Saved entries

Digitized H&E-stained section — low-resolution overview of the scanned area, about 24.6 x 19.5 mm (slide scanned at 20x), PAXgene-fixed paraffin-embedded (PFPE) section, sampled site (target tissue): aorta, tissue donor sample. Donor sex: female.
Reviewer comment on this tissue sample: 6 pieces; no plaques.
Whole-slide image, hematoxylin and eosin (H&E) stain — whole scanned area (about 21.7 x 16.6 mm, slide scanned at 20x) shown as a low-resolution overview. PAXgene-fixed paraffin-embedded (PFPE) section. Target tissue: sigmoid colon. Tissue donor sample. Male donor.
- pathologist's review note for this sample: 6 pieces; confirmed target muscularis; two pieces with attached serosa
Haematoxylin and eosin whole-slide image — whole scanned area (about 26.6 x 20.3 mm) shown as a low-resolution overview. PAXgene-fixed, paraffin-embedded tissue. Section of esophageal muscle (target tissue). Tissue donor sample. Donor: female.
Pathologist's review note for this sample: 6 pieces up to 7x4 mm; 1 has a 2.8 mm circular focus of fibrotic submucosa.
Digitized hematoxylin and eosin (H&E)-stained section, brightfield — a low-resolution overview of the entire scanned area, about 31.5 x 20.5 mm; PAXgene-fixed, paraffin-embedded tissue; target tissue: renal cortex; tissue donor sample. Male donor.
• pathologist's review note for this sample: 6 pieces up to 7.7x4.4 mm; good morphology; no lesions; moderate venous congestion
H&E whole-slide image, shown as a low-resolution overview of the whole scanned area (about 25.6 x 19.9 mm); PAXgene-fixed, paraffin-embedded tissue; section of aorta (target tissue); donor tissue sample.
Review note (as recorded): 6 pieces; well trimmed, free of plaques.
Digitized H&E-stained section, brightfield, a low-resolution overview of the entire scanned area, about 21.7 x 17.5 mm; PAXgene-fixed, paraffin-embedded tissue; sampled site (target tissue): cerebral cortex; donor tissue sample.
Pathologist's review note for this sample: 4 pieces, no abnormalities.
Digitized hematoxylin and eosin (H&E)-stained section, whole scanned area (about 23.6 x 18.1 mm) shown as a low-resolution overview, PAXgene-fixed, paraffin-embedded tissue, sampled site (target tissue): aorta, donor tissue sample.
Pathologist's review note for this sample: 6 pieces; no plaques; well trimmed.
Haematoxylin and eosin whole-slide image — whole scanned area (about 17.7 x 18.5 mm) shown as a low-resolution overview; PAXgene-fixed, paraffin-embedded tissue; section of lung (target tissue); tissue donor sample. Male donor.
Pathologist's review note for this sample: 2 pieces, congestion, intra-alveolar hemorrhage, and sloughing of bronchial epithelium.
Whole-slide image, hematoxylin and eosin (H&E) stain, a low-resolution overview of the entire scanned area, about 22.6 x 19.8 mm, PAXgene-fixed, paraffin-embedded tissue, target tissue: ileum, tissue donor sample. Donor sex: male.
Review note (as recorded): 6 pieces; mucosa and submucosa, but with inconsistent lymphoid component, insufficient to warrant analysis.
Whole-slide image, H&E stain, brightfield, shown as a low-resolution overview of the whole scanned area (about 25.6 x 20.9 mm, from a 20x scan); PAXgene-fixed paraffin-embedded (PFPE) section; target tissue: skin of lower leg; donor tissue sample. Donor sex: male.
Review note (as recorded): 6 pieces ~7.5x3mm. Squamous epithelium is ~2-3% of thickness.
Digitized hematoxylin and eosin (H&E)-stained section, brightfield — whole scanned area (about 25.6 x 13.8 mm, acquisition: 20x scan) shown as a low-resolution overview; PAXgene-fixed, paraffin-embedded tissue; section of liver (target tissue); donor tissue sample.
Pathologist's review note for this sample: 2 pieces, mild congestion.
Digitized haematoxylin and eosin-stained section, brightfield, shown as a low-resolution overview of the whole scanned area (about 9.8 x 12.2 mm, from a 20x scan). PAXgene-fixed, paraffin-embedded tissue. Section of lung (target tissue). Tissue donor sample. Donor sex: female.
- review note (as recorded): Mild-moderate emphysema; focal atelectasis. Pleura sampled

How to complete this task: Copy out the range of lines above starting at the line with "Digitized H&E-stained section, brightfield, a" and ending at the line with "of bronchial epithelium.", exactly and including both.

Answer:
Digitized H&E-stained section, brightfield, a low-resolution overview of the entire scanned area, about 21.7 x 17.5 mm; PAXgene-fixed, paraffin-embedded tissue; sampled site (target tissue): cerebral cortex; donor tissue sample.
Pathologist's review note for this sample: 4 pieces, no abnormalities.
Digitized hematoxylin and eosin (H&E)-stained section, whole scanned area (about 23.6 x 18.1 mm) shown as a low-resolution overview, PAXgene-fixed, paraffin-embedded tissue, sampled site (target tissue): aorta, donor tissue sample.
Pathologist's review note for this sample: 6 pieces; no plaques; well trimmed.
Haematoxylin and eosin whole-slide image — whole scanned area (about 17.7 x 18.5 mm) shown as a low-resolution overview; PAXgene-fixed, paraffin-embedded tissue; section of lung (target tissue); tissue donor sample. Male donor.
Pathologist's review note for this sample: 2 pieces, congestion, intra-alveolar hemorrhage, and sloughing of bronchial epithelium.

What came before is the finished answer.